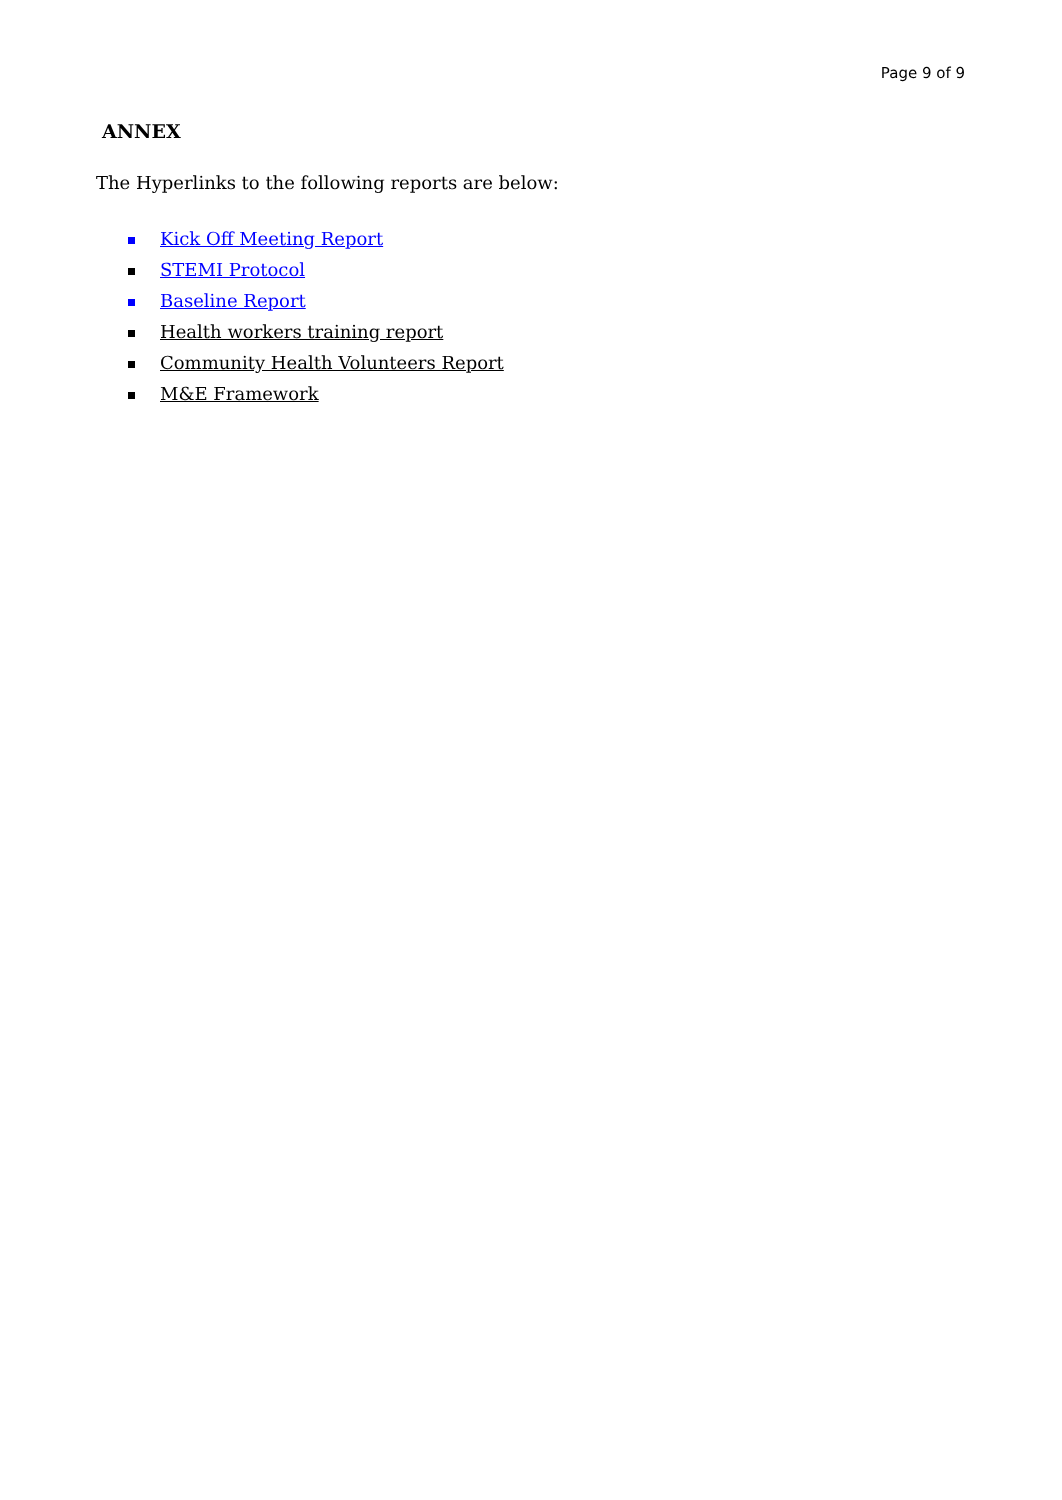Page 9 of 9
ANNEX
The Hyperlinks to the following reports are below:
Kick Off Meeting Report
STEMI Protocol
Baseline Report
Health workers training report
Community Health Volunteers Report
M&E Framework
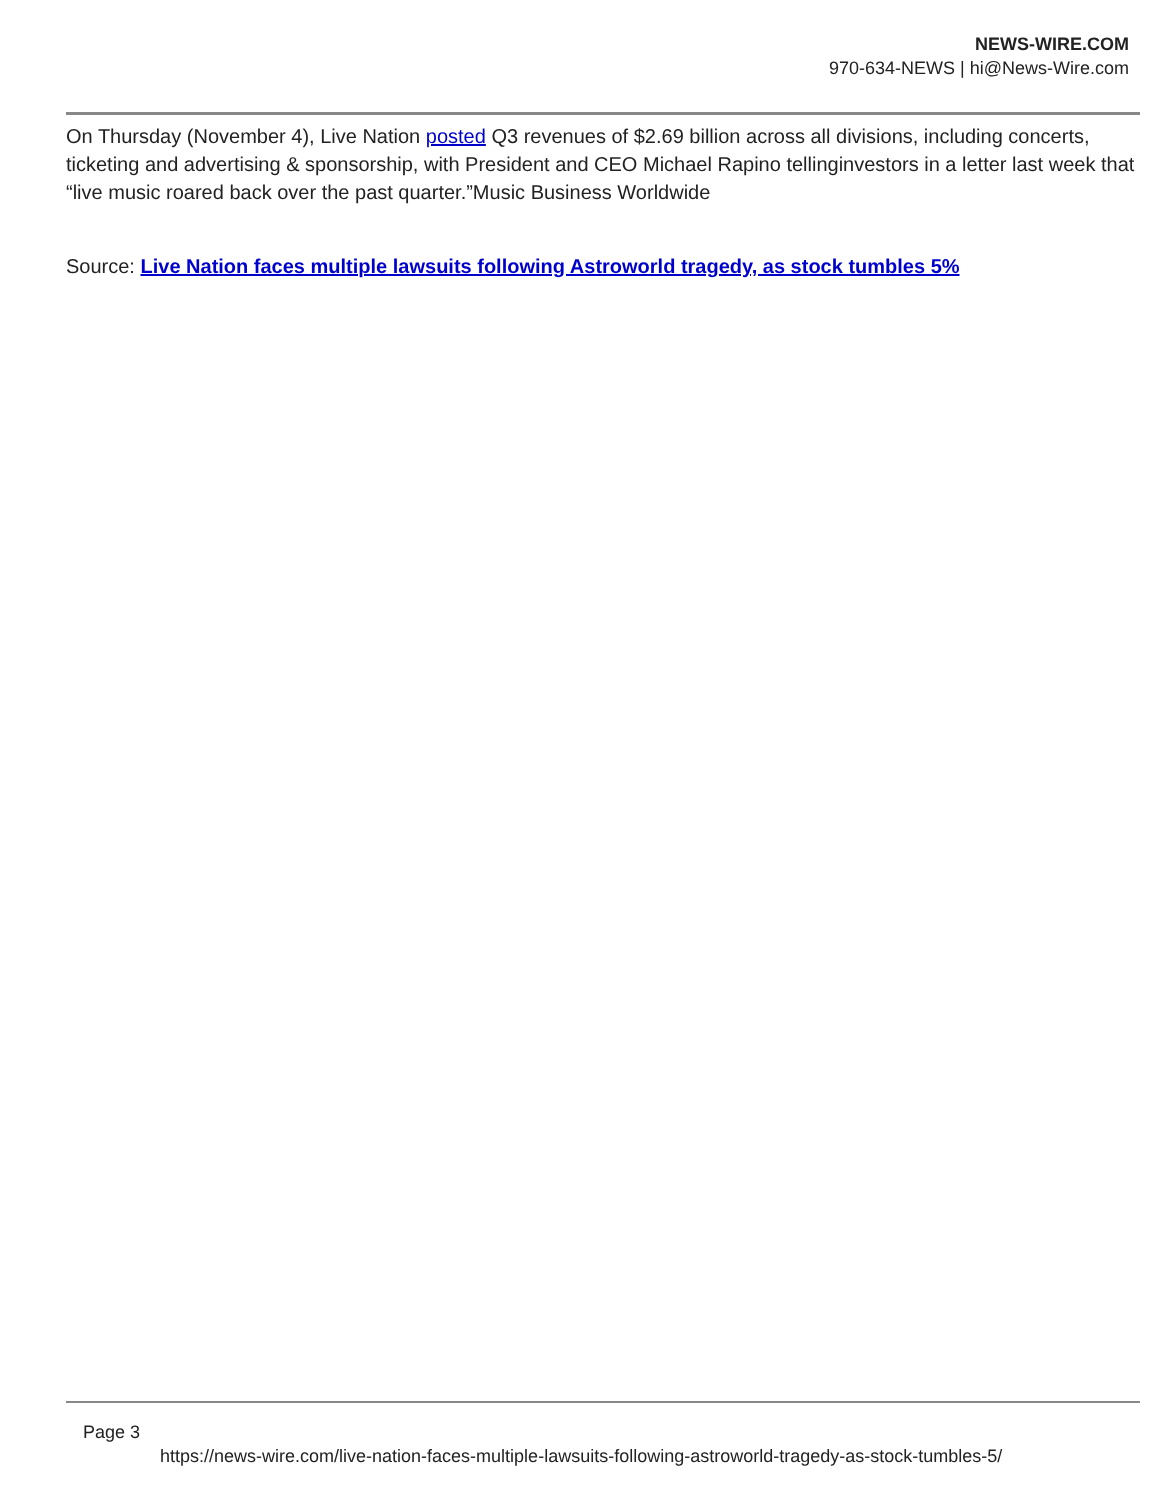NEWS-WIRE.COM
970-634-NEWS | hi@News-Wire.com
On Thursday (November 4), Live Nation posted Q3 revenues of $2.69 billion across all divisions, including concerts, ticketing and advertising & sponsorship, with President and CEO Michael Rapino tellinginvestors in a letter last week that “live music roared back over the past quarter.”Music Business Worldwide
Source: Live Nation faces multiple lawsuits following Astroworld tragedy, as stock tumbles 5%
Page 3
https://news-wire.com/live-nation-faces-multiple-lawsuits-following-astroworld-tragedy-as-stock-tumbles-5/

What you are asked to do → Leave out the images and repeat the rest of the data word for word.

Answer to the exercise →
Page 9 of 9
ANNEX
The Hyperlinks to the following reports are below:
Kick Off Meeting Report
STEMI Protocol
Baseline Report
Health workers training report
Community Health Volunteers Report
M&E Framework
NEWS-WIRE.COM
970-634-NEWS | hi@News-Wire.com
On Thursday (November 4), Live Nation posted Q3 revenues of $2.69 billion across all divisions, including concerts, ticketing and advertising & sponsorship, with President and CEO Michael Rapino tellinginvestors in a letter last week that “live music roared back over the past quarter.”Music Business Worldwide
Source: Live Nation faces multiple lawsuits following Astroworld tragedy, as stock tumbles 5%
Page 3
https://news-wire.com/live-nation-faces-multiple-lawsuits-following-astroworld-tragedy-as-stock-tumbles-5/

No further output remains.